I am doing probability and am using the strong law of large numbers to get after a bit of irrelevant extra algebra which I wont mention $\frac{\log(C_n)}{n} \rightarrow K$ where $C_i$ are a sequence of random variables, $K$ is some constant and $n$ can only take natural number values. I want to do the following:
$\Rightarrow$ $\log(C_n) \rightarrow nK$
$\Rightarrow$ $(C_n) \rightarrow e^{nK}$
This is definitely not allowed I know- but I'm trying to figure out how $C_n$ behaves and I don't know what to do??
While you can't say that $\log(C_n)\to nK$ and $C_n \to e^{nK}$, your intuition is right -- you can make it precise.
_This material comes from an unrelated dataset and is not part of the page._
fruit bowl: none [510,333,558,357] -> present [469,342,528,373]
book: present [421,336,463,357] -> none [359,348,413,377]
The idea behind your assertions makes sense. If $\log(C_n)/n$ approaches $K$, then for large $n$, we should have $\log(C_n)$ approximately equal to $nK$. Thus we should have $\log(C_n)$ approximately equal to $e^{nK}$.
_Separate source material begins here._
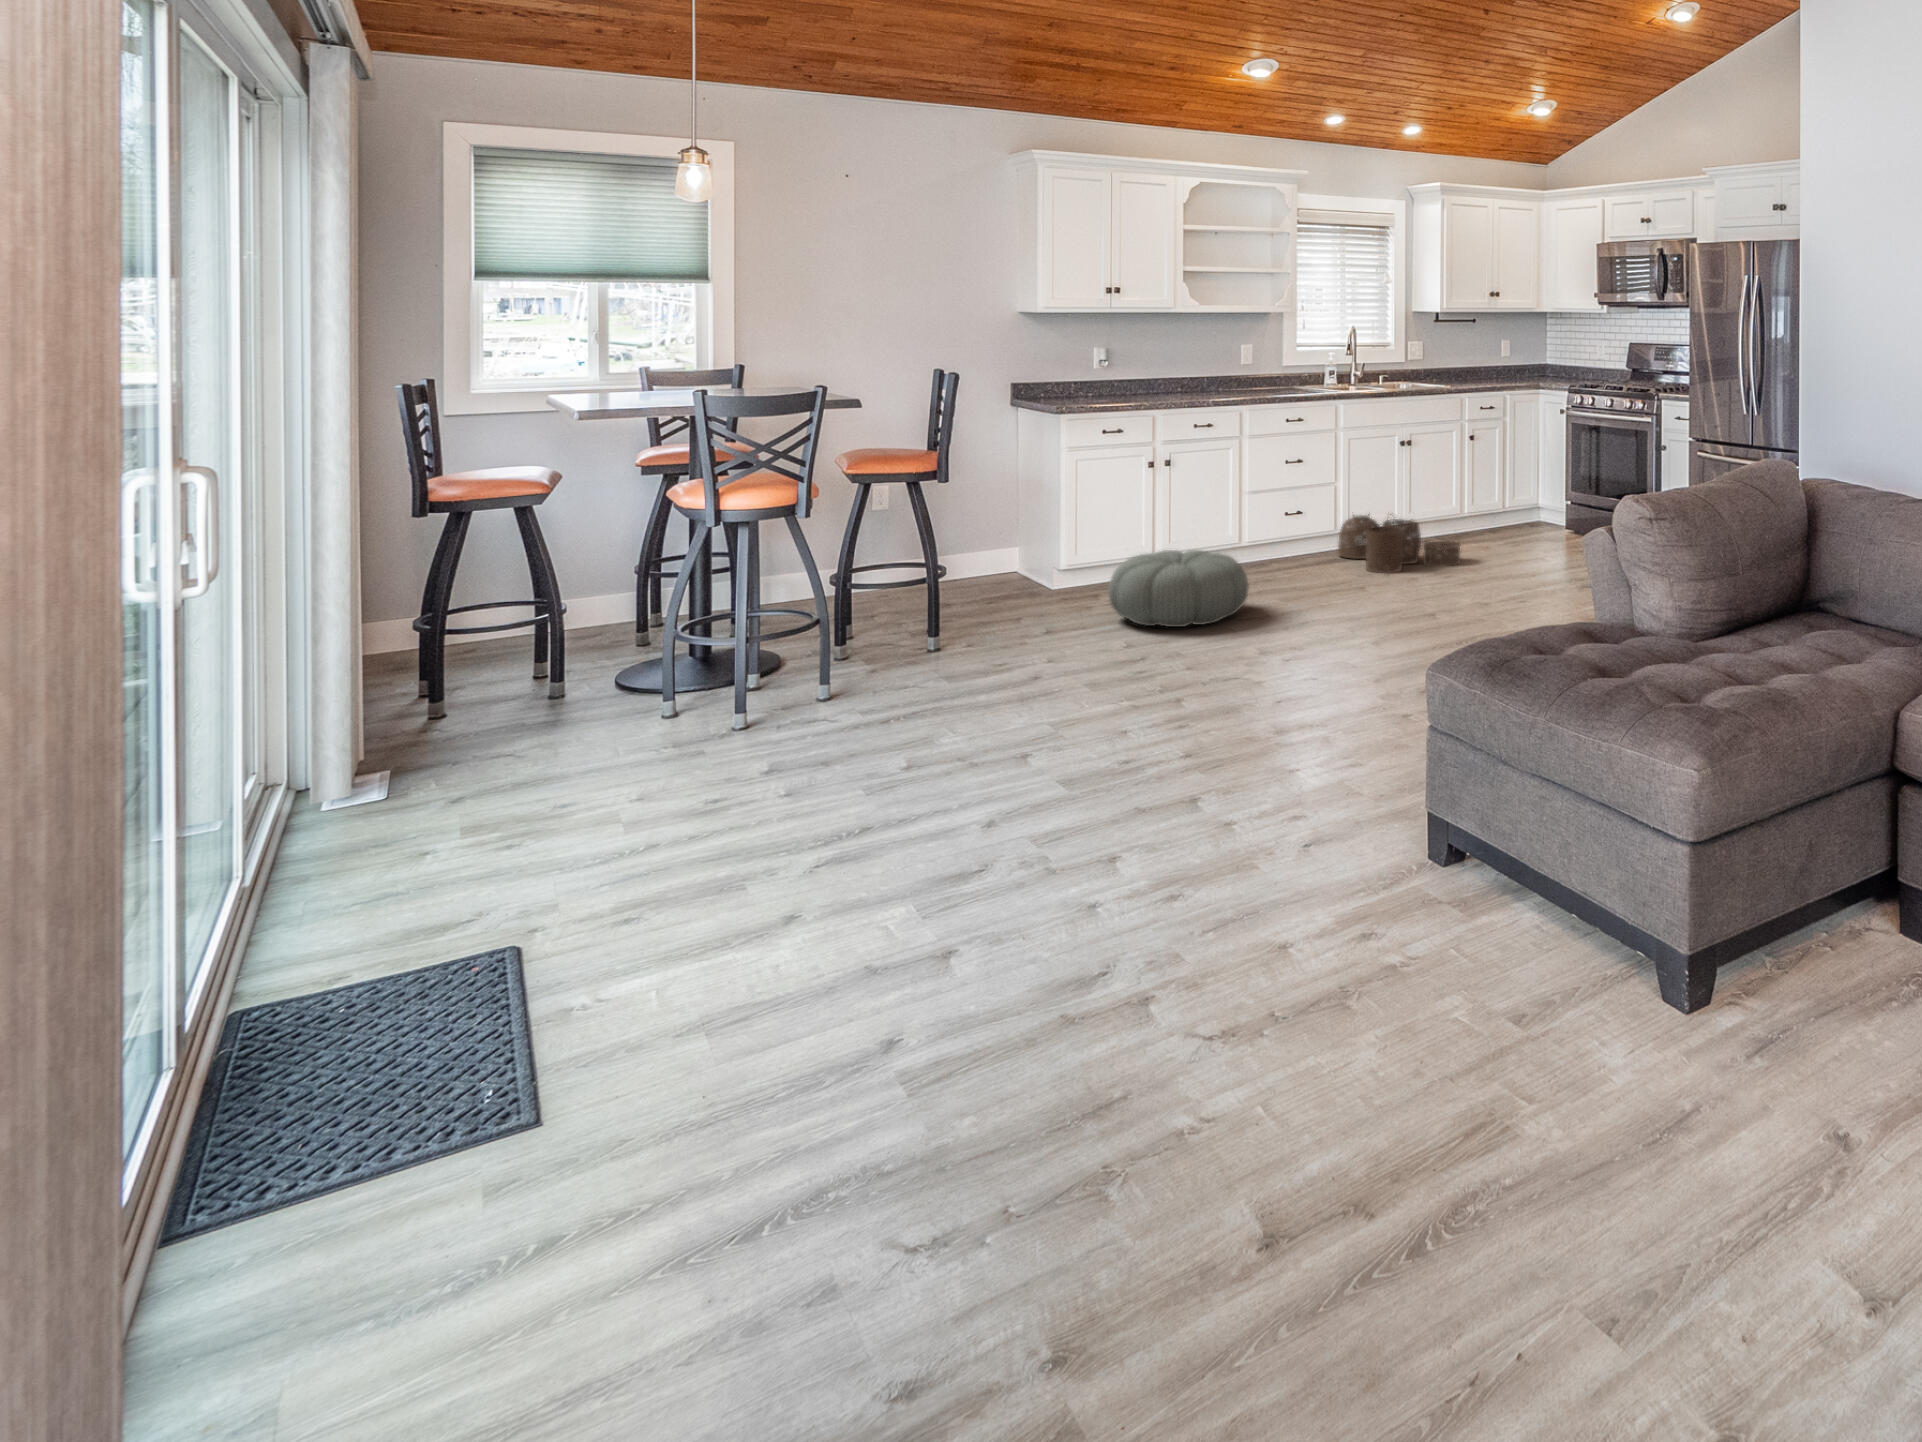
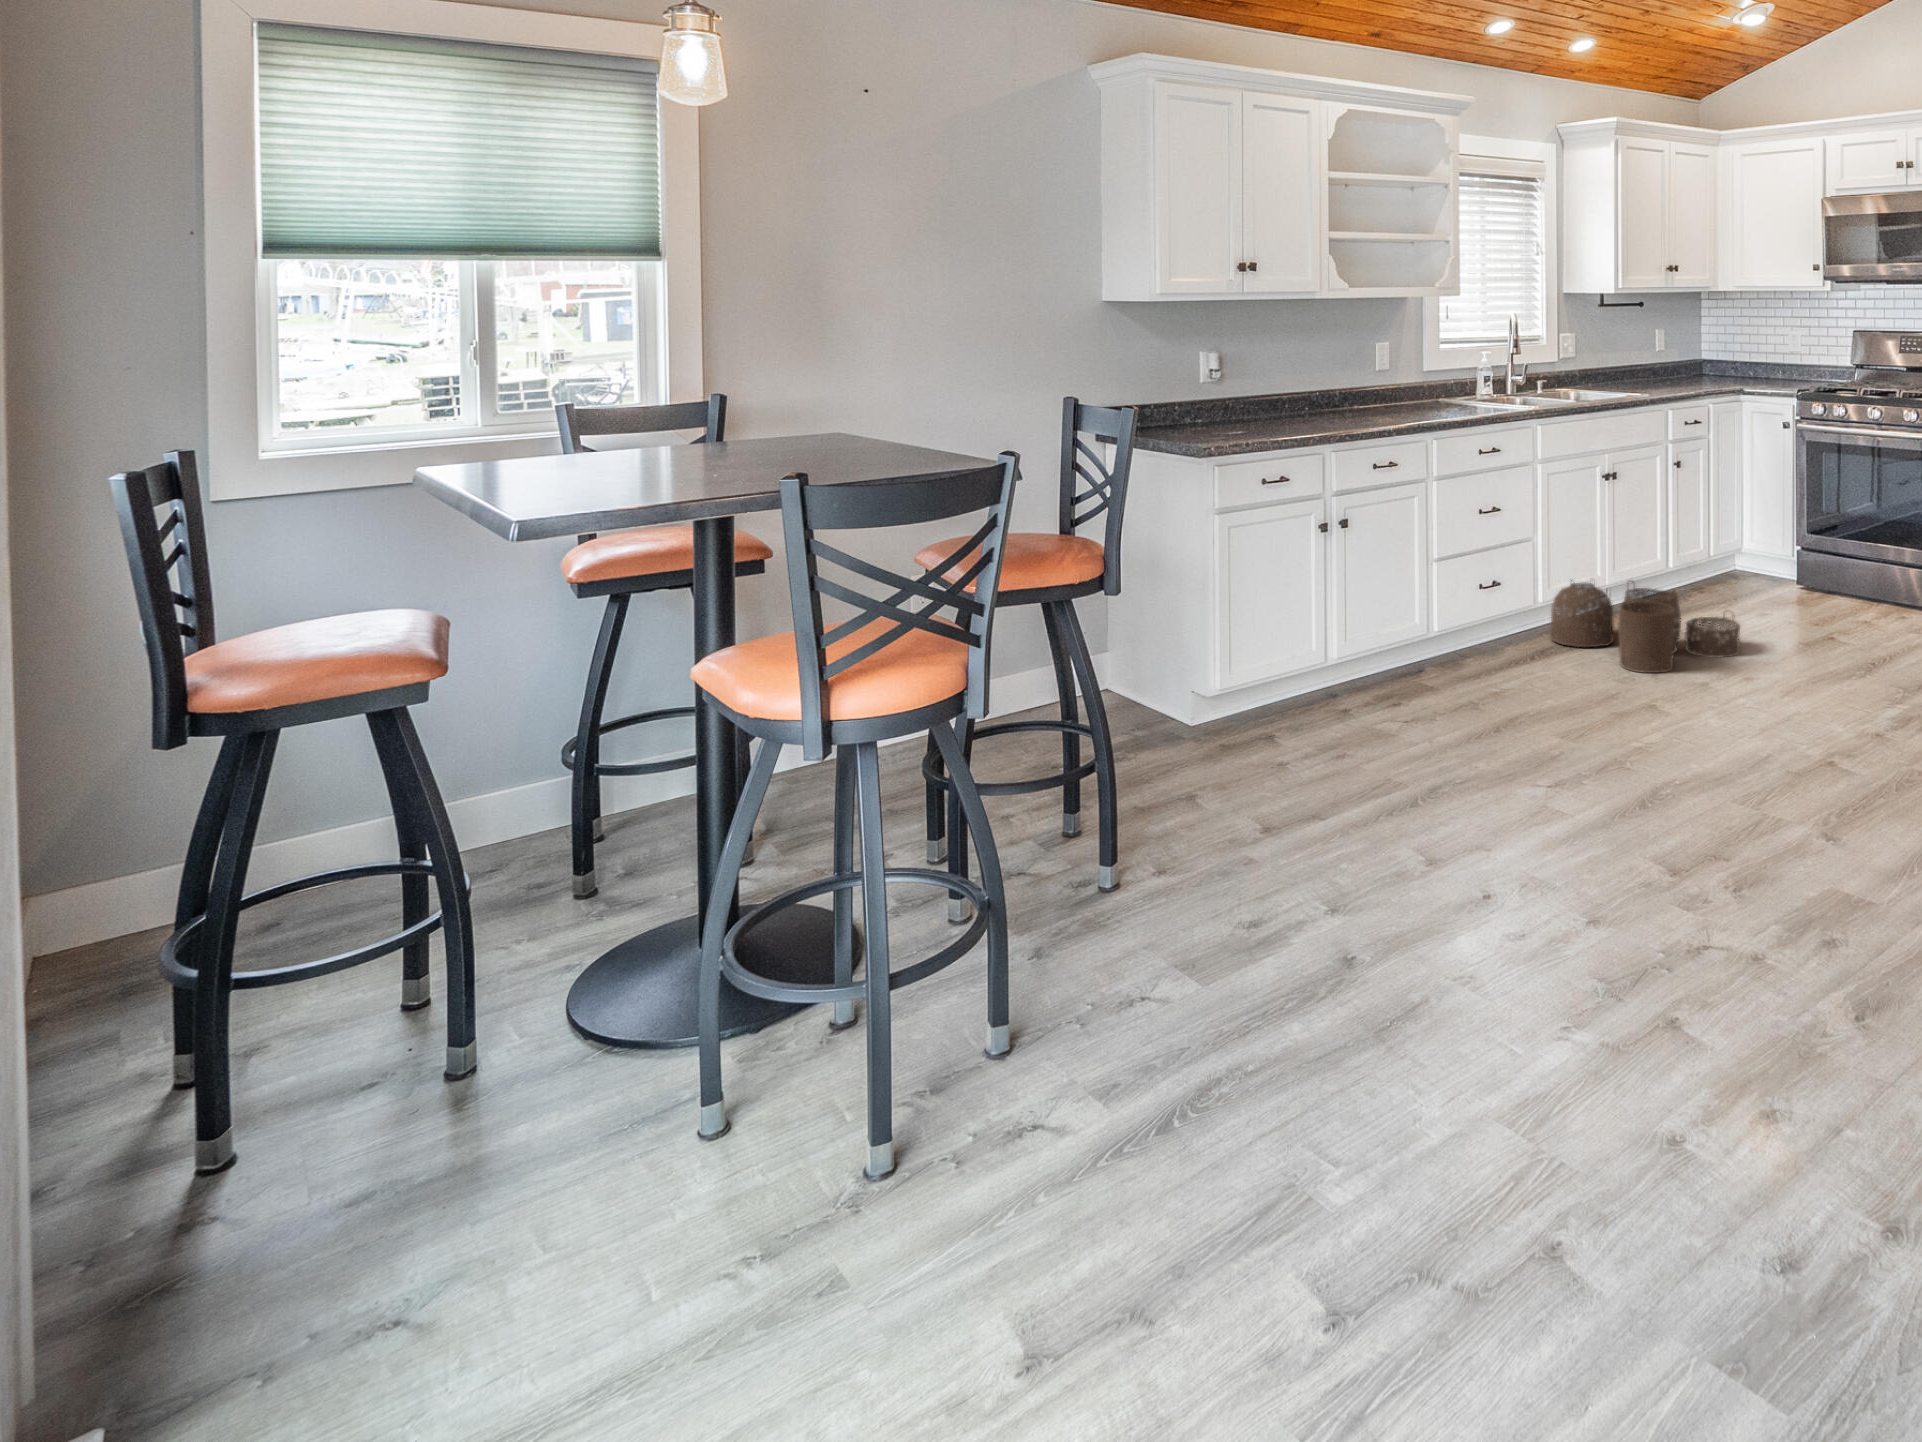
pouf: present [1109,550,1248,627] -> none [1344,668,1561,810]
More precisely, what does this mean? It means that there is a function $\epsilon(n)$ such that $\epsilon(n)/n \to 0$ and $$ K - \epsilon(n)/n \leq \log(C_n)/n \leq K + \epsilon(n)/n. $$ Now we can do algebra all day long. $$ Kn - \epsilon(n) \leq \log(C_n) \leq nK + \epsilon(n) $$ and exponentiating (which is monotone) $$ e^{Kn}e^{-\epsilon(n)} \leq C_n \leq e^{Kn}e^{\epsilon(n)} $$
This actually gives more information than you asked for. It tells you not just that $C_n$ behaves like $e^{nK}$ for large $n$, it tells you how quickly $C_n$ tends to behave like that.